__Problem details__: Where a record contains a picture, omit the picture and repeat the rest exactly.

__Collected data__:
↓↓↓

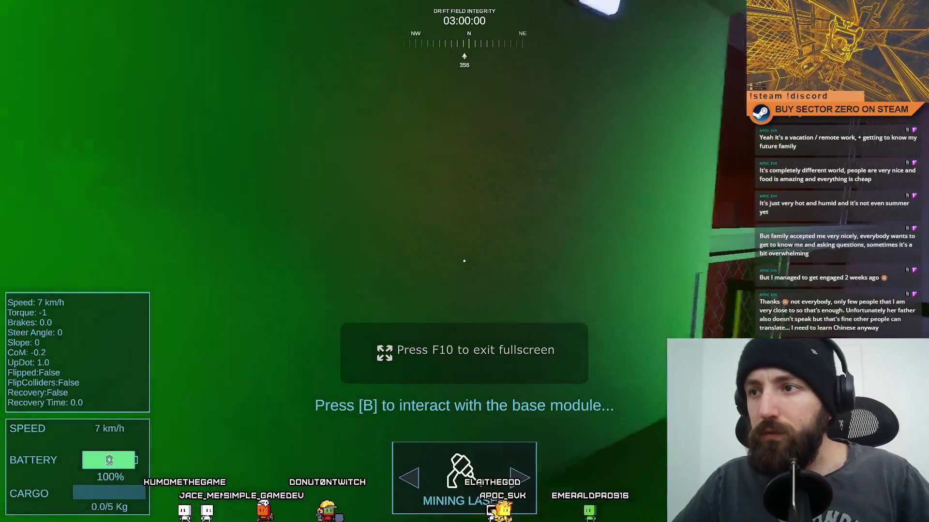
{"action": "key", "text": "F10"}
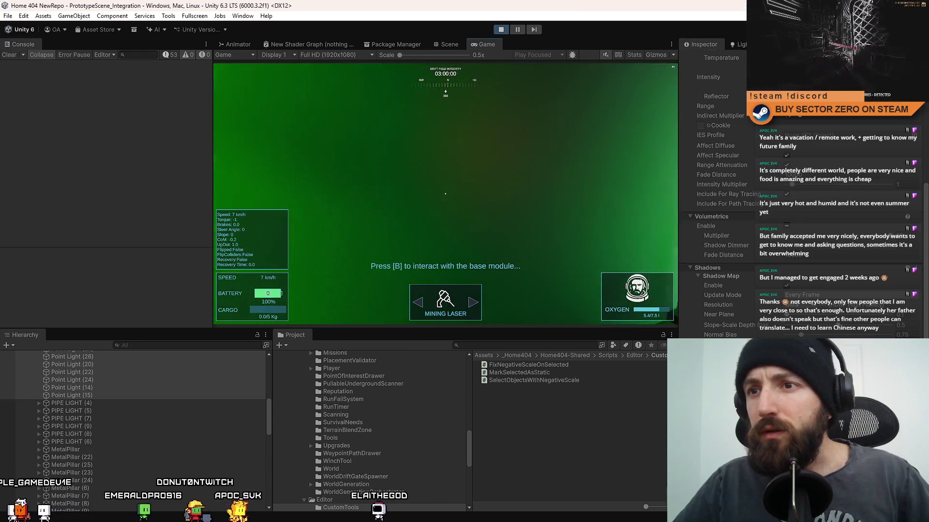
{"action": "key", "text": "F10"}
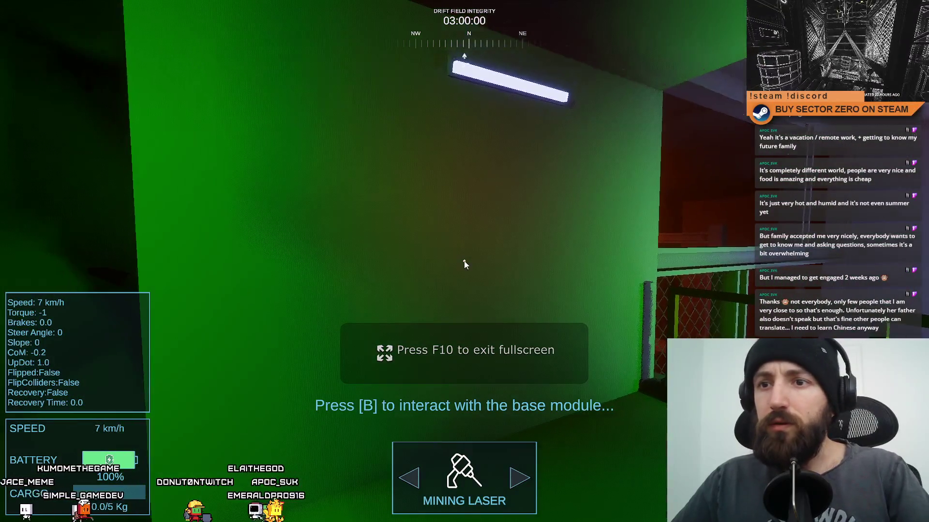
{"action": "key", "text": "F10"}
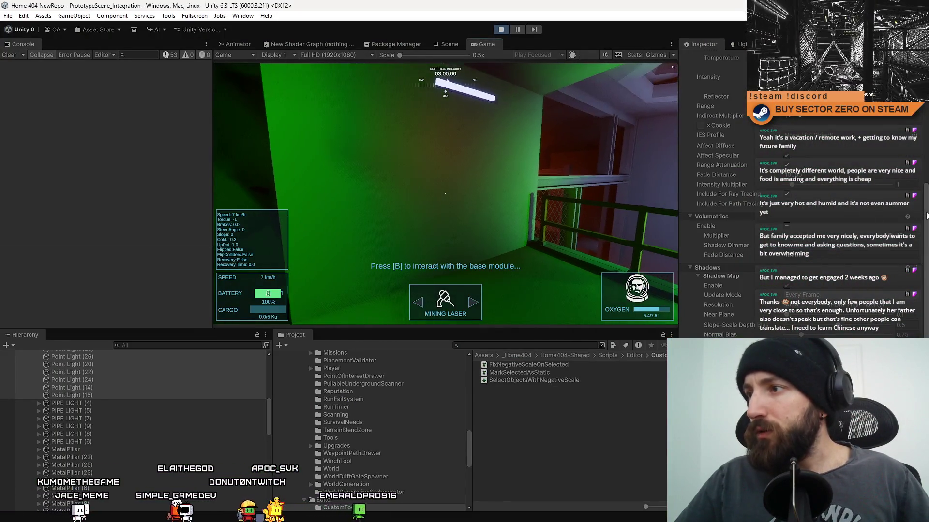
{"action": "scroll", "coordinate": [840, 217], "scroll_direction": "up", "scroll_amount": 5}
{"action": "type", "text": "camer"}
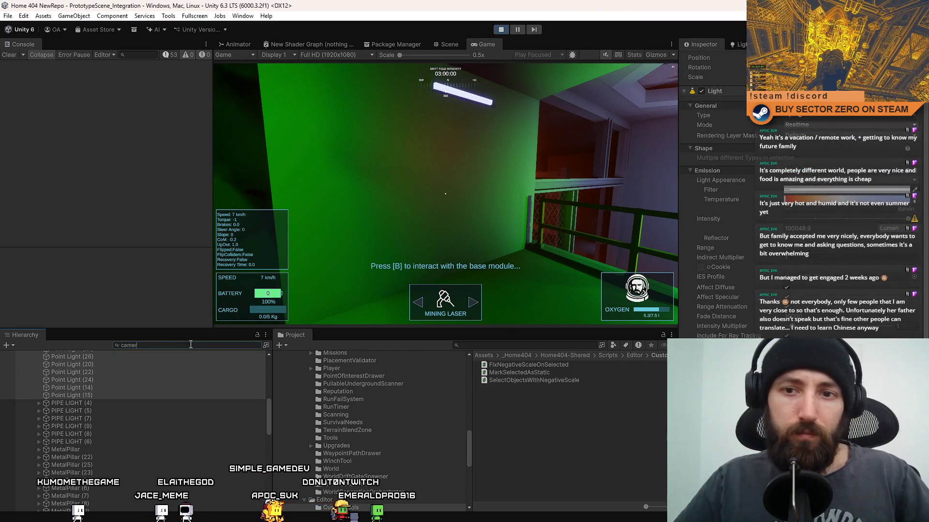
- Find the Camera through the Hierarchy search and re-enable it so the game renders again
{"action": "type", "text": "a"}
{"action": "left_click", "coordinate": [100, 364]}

↑↑↑

__Expected output__:
{"action": "key", "text": "F10"}
{"action": "key", "text": "F10"}
{"action": "key", "text": "F10"}
{"action": "scroll", "coordinate": [840, 217], "scroll_direction": "up", "scroll_amount": 5}
{"action": "type", "text": "camer"}
- Find the Camera through the Hierarchy search and re-enable it so the game renders again
{"action": "type", "text": "a"}
{"action": "left_click", "coordinate": [100, 364]}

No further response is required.